I am already on a “sugar-free diet” by the way!  Desserts are long gone.  I consume 1/4 serving of low-sugar fruit every other day, use only unsweetened products, omit artificial or herbal sweeteners (that contribute to headaches for me), cut out honey/maple syrup and so on.  Turns out that there’s sugar hidden in my probiotic that is supposed to be helping me!  Two doses I take daily equal 8 grams per day!  Oh no!  Coupled with the 2-4 grams in my “plain” coconut yogurt, my only real treat, that adds up to way too much!  Now that’s a bite in the shorts for sure.

I started to suspect something wasn’t right a few nights ago when I actually began craving my late night supplement concoction mix of coconut yogurt to make the various supplement powders and tinctures more palatable.  So instead I found alternate soft foods to use at night and allowed myself the coconut “treat” of 2 ounces only in the morning.  Can you imagine the restraint it takes to open a luscious carton of yogurt and only eat 2 ounces?  Yeah, I did it and felt a sweet victory.  And now that yogurt is my enemy with the HCL Synbiotic Probiotic.  I guess even the low sugar fruits must now go for a season as well.  This is WAR!

To submit to a drastic dietary change is very difficult and takes time to integrate into a nutritional plan for healing.  I wrote the “Extreme Dietary Survival Strategies” in the PAGES section of this blog to reflect the many guidelines I’ve already learned from others and from my own experimentation.  Looks like there are some new ones to add!  Geez o’ man.  Instead of mixing my supps with dreamy plain coconut yogurt, I’ll have to use coconut butter or unsweetened vanilla almond milk.  O.k.  I can do it.  If this change minimizes the symptoms that killed my day today, I will submit to a 100% sugar-free diet.

It is the nature of our flesh to want what we want, when we want it, and in the way or timing that we want it isn’t it?  When we want it is usually right now!  It is the nature of living in the United States where we have access to just about everything at just about any time of day or night, that makes it hard to delay gratification.  It is the nature of becoming a mature adult in a civilized society to learn that planning ahead, hard work, sacrifice, and patience will get us much more than grabbing things within reach.  However, beyond this it is the work of the Holy Spirit in the life of a believer of Jesus Christ that knows for certain that the perceived barriers in our lives are merciful paths to true freedom and peace, even joy.  Such is the glorious mystery of living with Jesus in one’s heart, where He goes before us with love and grace every step of the way.  In the end we will receive more than we ever dreamed possible as we bring glory to our Lord and Savior for waiting on Him.  “The end” may not be next week; the end may transform into our eternity with Him as the crap of this earthly life has ultimately succumbed to His plan and purpose.  Our wants and needs may even change!

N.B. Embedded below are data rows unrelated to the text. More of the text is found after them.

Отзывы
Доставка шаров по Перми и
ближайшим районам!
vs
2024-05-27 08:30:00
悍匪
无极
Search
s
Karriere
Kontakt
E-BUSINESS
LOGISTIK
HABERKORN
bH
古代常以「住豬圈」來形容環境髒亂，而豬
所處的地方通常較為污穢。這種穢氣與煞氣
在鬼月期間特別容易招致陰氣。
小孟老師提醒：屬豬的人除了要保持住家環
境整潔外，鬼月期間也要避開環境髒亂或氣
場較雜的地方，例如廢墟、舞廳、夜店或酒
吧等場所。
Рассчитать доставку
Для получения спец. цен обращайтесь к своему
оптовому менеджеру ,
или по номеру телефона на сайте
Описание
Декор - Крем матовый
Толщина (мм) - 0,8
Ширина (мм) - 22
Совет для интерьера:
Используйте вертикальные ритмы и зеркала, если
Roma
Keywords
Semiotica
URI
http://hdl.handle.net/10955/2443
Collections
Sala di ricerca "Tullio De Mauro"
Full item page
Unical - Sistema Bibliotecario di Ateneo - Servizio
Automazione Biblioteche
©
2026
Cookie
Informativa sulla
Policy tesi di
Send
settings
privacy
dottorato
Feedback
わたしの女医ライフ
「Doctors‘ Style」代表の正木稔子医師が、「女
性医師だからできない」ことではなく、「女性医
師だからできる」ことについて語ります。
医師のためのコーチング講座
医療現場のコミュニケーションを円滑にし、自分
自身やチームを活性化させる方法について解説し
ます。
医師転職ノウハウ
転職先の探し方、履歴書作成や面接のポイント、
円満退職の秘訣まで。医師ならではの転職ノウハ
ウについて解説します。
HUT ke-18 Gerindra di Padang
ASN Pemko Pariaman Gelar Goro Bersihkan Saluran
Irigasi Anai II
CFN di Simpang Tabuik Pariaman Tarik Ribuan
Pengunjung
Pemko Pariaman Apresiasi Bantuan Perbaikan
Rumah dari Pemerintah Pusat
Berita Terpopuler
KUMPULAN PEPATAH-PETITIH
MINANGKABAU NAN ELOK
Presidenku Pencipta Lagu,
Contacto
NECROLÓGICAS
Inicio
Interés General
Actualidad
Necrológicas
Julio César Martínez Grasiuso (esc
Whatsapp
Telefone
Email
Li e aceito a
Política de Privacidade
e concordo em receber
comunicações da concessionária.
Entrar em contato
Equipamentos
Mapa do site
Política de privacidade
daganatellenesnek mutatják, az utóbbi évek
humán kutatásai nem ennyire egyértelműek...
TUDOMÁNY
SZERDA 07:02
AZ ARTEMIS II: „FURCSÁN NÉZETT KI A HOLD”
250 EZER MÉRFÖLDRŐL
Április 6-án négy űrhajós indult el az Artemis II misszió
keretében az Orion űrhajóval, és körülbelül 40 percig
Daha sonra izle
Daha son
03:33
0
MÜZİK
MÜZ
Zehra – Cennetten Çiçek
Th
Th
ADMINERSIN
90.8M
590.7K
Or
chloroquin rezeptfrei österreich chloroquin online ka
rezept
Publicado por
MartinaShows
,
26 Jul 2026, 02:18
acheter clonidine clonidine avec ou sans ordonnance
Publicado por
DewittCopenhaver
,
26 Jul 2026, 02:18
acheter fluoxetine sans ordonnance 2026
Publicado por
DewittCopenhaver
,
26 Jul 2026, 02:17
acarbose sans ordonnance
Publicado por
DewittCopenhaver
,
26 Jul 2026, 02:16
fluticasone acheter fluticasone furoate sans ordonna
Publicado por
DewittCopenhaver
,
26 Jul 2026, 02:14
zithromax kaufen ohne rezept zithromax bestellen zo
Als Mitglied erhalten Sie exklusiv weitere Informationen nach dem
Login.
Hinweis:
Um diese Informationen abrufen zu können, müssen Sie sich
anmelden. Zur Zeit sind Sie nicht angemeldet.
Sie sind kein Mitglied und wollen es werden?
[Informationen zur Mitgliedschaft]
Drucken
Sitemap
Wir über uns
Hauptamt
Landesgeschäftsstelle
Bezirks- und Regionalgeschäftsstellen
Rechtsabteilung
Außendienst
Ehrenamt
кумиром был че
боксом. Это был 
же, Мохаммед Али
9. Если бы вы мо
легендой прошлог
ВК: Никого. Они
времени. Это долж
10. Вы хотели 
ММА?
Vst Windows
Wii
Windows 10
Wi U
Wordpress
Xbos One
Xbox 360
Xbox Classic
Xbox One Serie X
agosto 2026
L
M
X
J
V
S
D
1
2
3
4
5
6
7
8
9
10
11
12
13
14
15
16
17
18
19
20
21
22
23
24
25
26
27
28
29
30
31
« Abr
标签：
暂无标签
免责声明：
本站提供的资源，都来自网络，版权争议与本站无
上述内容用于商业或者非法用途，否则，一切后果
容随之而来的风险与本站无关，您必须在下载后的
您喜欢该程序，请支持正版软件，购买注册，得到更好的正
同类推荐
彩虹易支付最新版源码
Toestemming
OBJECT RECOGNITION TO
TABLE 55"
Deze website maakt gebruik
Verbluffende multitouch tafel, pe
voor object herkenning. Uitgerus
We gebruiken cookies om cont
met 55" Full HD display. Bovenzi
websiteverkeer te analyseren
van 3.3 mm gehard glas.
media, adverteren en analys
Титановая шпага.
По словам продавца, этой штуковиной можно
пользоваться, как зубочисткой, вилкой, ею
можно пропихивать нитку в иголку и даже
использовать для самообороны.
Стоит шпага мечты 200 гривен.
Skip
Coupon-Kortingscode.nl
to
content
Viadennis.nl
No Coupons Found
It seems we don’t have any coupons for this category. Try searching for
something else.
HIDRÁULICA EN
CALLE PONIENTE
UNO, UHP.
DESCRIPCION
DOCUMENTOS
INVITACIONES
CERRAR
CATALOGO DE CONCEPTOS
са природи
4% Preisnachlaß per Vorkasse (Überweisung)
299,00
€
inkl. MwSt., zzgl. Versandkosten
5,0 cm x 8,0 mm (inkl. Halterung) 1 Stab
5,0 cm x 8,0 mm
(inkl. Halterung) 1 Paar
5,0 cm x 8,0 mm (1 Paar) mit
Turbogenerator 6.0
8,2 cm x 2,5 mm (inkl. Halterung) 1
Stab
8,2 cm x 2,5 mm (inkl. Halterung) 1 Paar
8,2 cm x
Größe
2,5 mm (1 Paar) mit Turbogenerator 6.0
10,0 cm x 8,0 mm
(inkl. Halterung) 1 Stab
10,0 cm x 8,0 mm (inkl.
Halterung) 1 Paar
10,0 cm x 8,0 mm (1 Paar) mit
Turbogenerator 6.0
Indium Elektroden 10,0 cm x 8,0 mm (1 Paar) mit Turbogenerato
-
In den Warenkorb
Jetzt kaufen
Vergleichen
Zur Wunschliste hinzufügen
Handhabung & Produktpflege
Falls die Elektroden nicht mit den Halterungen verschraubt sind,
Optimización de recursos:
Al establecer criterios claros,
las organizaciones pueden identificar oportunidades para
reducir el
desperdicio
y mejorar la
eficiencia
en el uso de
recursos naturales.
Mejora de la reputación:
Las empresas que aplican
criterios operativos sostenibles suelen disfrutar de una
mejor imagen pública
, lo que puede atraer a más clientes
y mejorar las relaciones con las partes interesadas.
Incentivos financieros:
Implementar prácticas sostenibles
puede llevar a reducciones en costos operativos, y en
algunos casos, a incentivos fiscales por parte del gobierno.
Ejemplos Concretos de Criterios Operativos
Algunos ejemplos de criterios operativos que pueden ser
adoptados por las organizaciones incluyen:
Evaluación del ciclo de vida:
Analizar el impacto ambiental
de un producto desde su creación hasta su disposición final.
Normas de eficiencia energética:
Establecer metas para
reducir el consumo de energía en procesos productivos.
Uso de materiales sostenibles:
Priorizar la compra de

Seems strange that in the wee hours of the morning after some chewy tilapia, my mind would finally clear.  My tears have finally been wiped away.  The realization that to submit is to live is now here:  the authorities, the situations, the delays in my life are Christ-ordained and designed for my best self, best life after all.  I do not claim to understand why I or you must go through all of this suffering, loss and pain in the way that we each experience it.  Let’s pray about it.  The answer to the “why” question is often left to the mysterious unanswered questions of life.  I do claim to know the One who reveals Himself to me in His perfect timing with gentleness and love.  I do claim to have faith in my Jesus who has promised me that He will be with me through it all.

I’ll betcha tomorrow is going to be a better day.

Let’s wait with great expectation together, k?